Label each photograph with ink. Be able to look back in a decade and not only know who is in the photo, but the date (or at least the month/year) the photo was taken, and the location as well. Avoid gel pens and permanent markers – ironically, they can fade over time! Ink is better for the long run. On a similar note, turn off those time stamps! They are distracting to the image, not to mention that the stamp is often wrong, and it's hard to hide behind a picture frame.
Embrace scrapbooking. It’s photo-appreciation for the crafter in you, and can be a great hobby for kids and adults. Design individual scrapbooks to commemorate a family vacation, or create an annual scrapbook in which to highlight the events of the year. Back in 2002, I challenged myself to take a photo every day, all summer long. These 10 weeks of photos filled two small notebooks, and guess what? 2002 is the only year in which I have a great record of where my family went and what activities we did. I wish I did it every year. (One tip? Don’t actually glue down the photos, as some adhesives can damage photo paper. Use corner squares instead, which hold the photo into position without taping or risk of tearing.

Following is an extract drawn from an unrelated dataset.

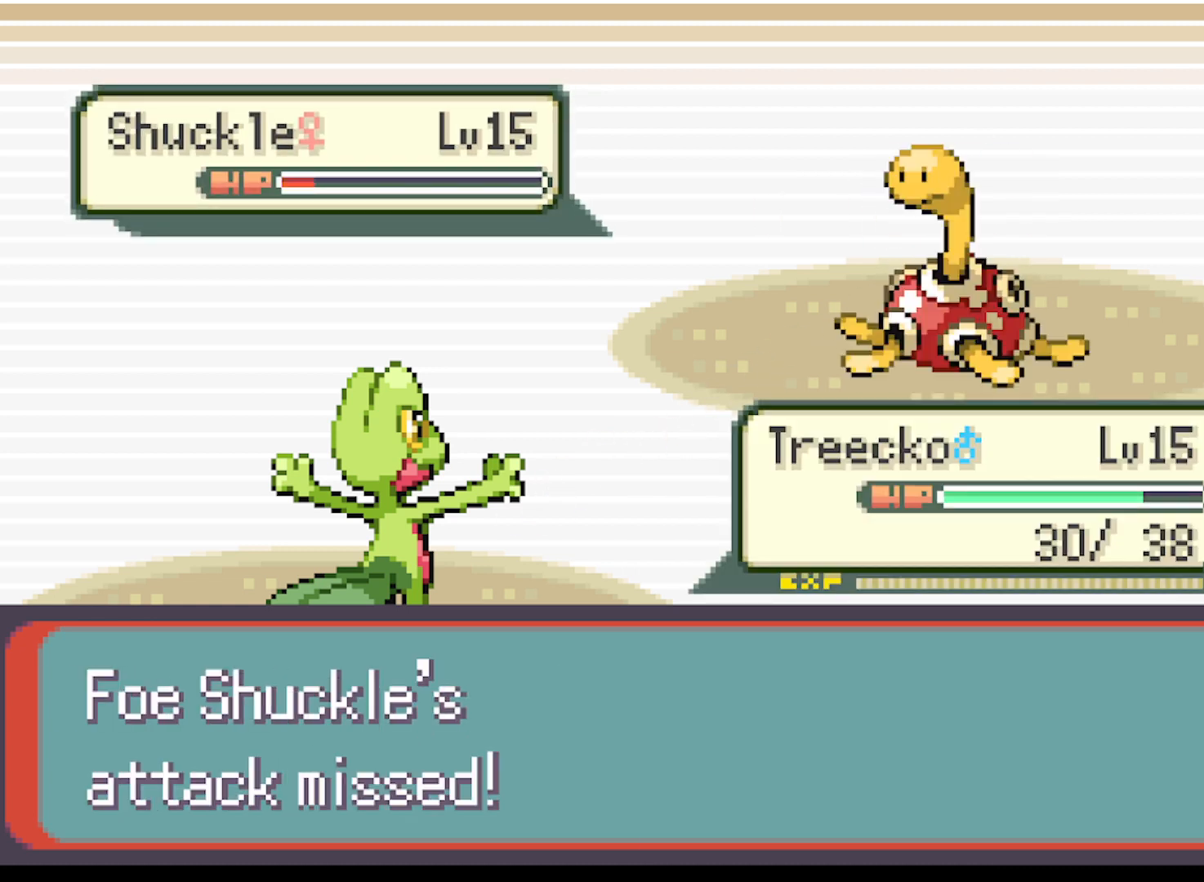
{"buttons": ["B"], "left_stick": "center", "events": [[375, "B", "down"]]}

Invest in photo storage. At craft stores, you can often find them priced at $1-2 each in a variety of colors. Once your box is organized, label the exterior of the box to indicate the range of its contents.
Sorting your photos by month is my preferred approach, although you might like sorting by holiday or family event just as well. I create paper dividers to label each month, and write down details about the photos in each grouping so I can tell what's there at a quick glance.
Another easy way to store photos by month or event is in clear plastic sleeves, housed within a binder. Label each sleeve so you can easily see what it contains.
If you can, reserve space in a fireproof safe for the most precious of your photos – wedding photographs, professionally shot images, and duplicates of your all-time favorites will be safe in case of a fire.